Le imprese, infatti, raccolgono dati personali sui lavoratori e usano le informazioni per controllare la produttività, l’adesione ai “valori” dell’impresa, la vita extralavorativa dei lavoratori. Ad es. nel colloquio di lavoro ci sono quesiti volti a delineare un “profilo” generale del lavoratore, accanto alla sistematica ricerca di dati relativi allo stato di salute, alla propensione ad assumere sostanze, a preferenze culturali, convinzioni religiose, tendenze sessuali, attività sportive. Nel 2001 il “Sole 24 Ore“ ha pubblicato degli opuscoli dove si indica la necessità, per “conquistare un posto di lavoro” di “non passare inosservati”, “fare marketing di sé stessi”, “emergere sul mercato, essere vincenti nell’era della flessibilità”, “concepire sé stessi come prodotto/servizio”, “essere un marchio forte”, che ha a che fare con la personalità (introducendo colore, allegria, ottimismo, entusiasmo, anima…).
Il potere capitalistico vuole lavoratori
– che facciano self-branding, imprenditori di sé, totalmente adattabili e devoti alla religione del profitto, rinunciando alla propria soggettività;
– che, ai fini della valutazione, espongano l’anima, che è abitata anche da ciò che non è codificato dalla ragione.
Vuole penetrare in ciò che l’individuo esperisce come vita interiore o vita mentale, attribuzione di senso a un destino personale di vita, vuole quindi l’essere in totale soggezione, preso in una relazione di dipendenza personale. Vuole che il lavoratore abbia una personalità transitoria, cedevole, misurata sulle contingenze del mercato, per il quale la quantità è il metro dell’esistenza, bisogni e interessi sono fatti transitare in un unico sistema di calcolo razionale.

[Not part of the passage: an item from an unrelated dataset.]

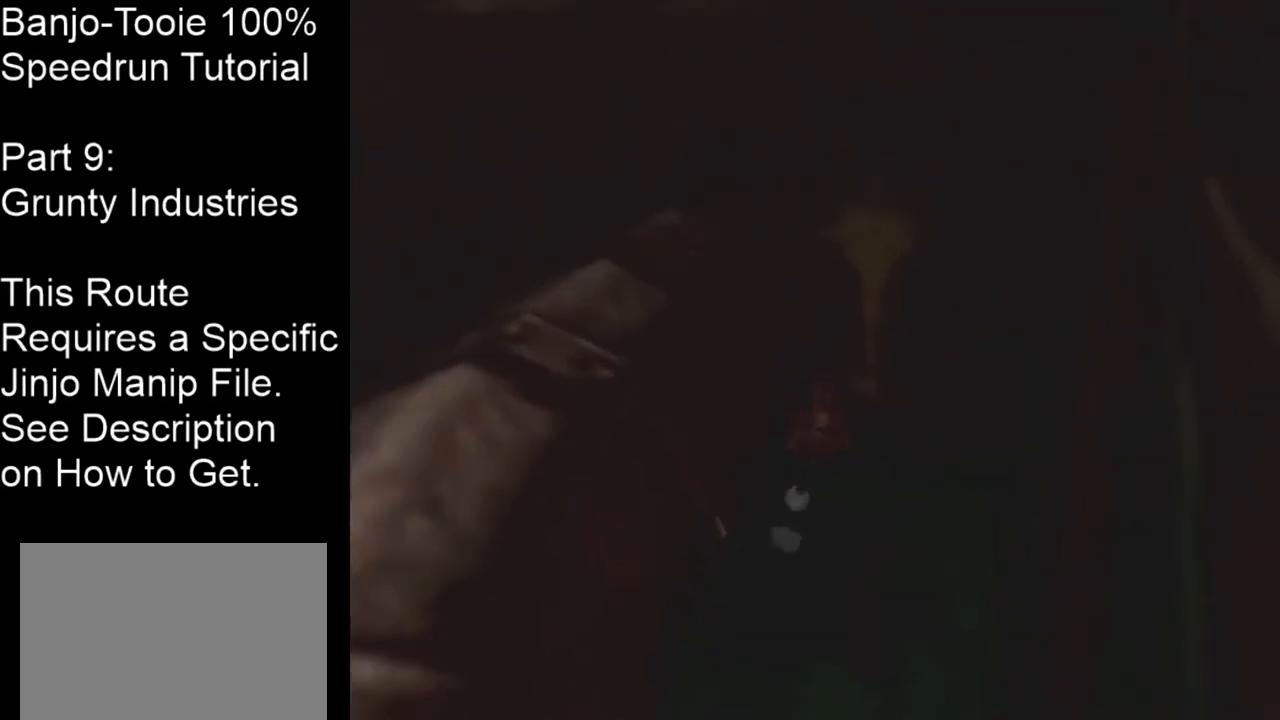
{"buttons": ["Z"], "left_stick": "center", "events": []}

L’autoemancipazione proletaria con l’imporsi del diritto alla riservatezza ha ottenuto, almeno formalmente, un argine all’enorme ruolo delle tecnologie digitali nel monitoraggio della vita quotidiana (ad es. per pianificare il marketing delle imprese), nell’acquisizione incessante di informazioni attraverso la sorveglianza onnipresente, in una forma di società in cui diviene dominante la nuda vita del corpo-oggetto sempre in scena, costretto ad adeguarsi allo stress competitivo del mercato, regno dell’alienabilità di ognuno e di ogni cosa, del denaro, il nulla che muove tutto. Un argine nel passaggio dalla società disciplinare identificabile con quella taylorista-fordista a quella postfordista della sorveglianza (si pensi al progetto del Pentagono di una Total information awareness, progetto di una banca dati mondiale, per incrociare una valanga d’informazioni di ogni tipo, raccolte in tutto il mondo e per “tracciare” le persone in ogni momento), in cui il corpo sta divenendo “corpo elettronico”, sempre esposto e preso da una sorta di “guinzaglio elettronico” (videosorveglianza, telefonia cellulare, internet, chip inseribili in qualsiasi prodotto e nel corpo stesso) che lo predispone ad essere permanentemente seguito, localizzato, pronto a sottoporsi al potere di chi può disporre di lui.
Il diritto alla riservatezza, se non sostenuto dalla lotta di classe nel suo valore generale, sbiadisce di fronte al capitalismo postmoderno, che vuole mettere in produzione di valore la soggettività (disposizioni, facoltà, passioni) pienamente assoggettata, “motore mobile del capitale”, la sua neuroplasticità, estrarre valore a partire dall’essere, dalla forza vitale.